Exercise
Make an exact copy of the entries below with the pictures removed.

━━━━━━━━━━

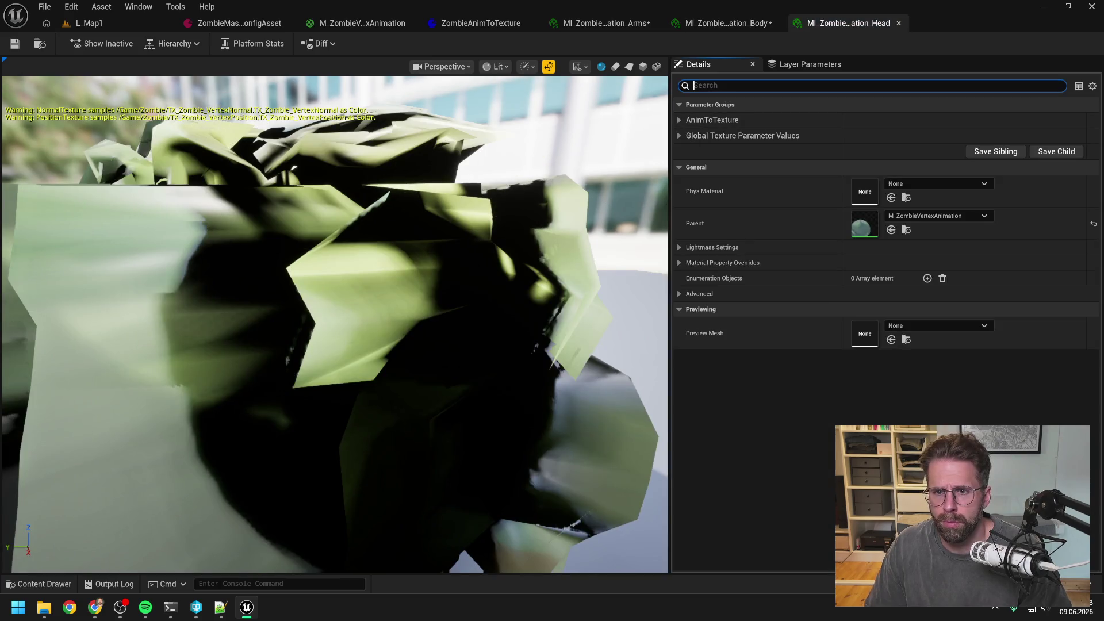
text(auto)
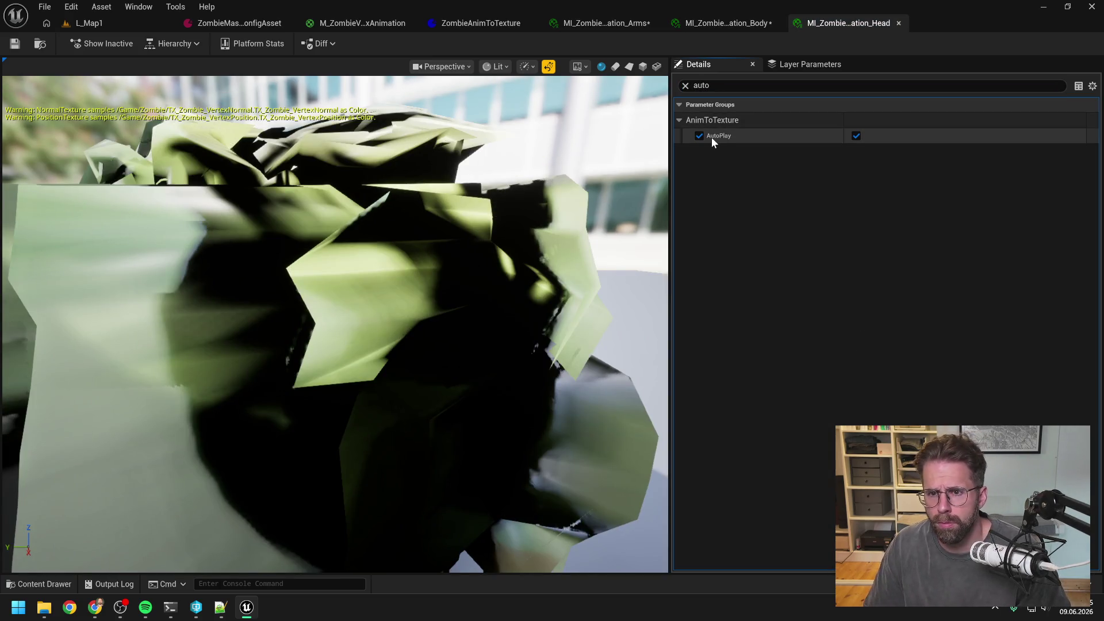
click(699, 135)
key(ctrl+space)
click(467, 340)
double_click(467, 339)
text(auto)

━━━━━━━━━━

Result for this task
text(auto)
click(699, 135)
key(ctrl+space)
click(467, 340)
double_click(467, 339)
text(auto)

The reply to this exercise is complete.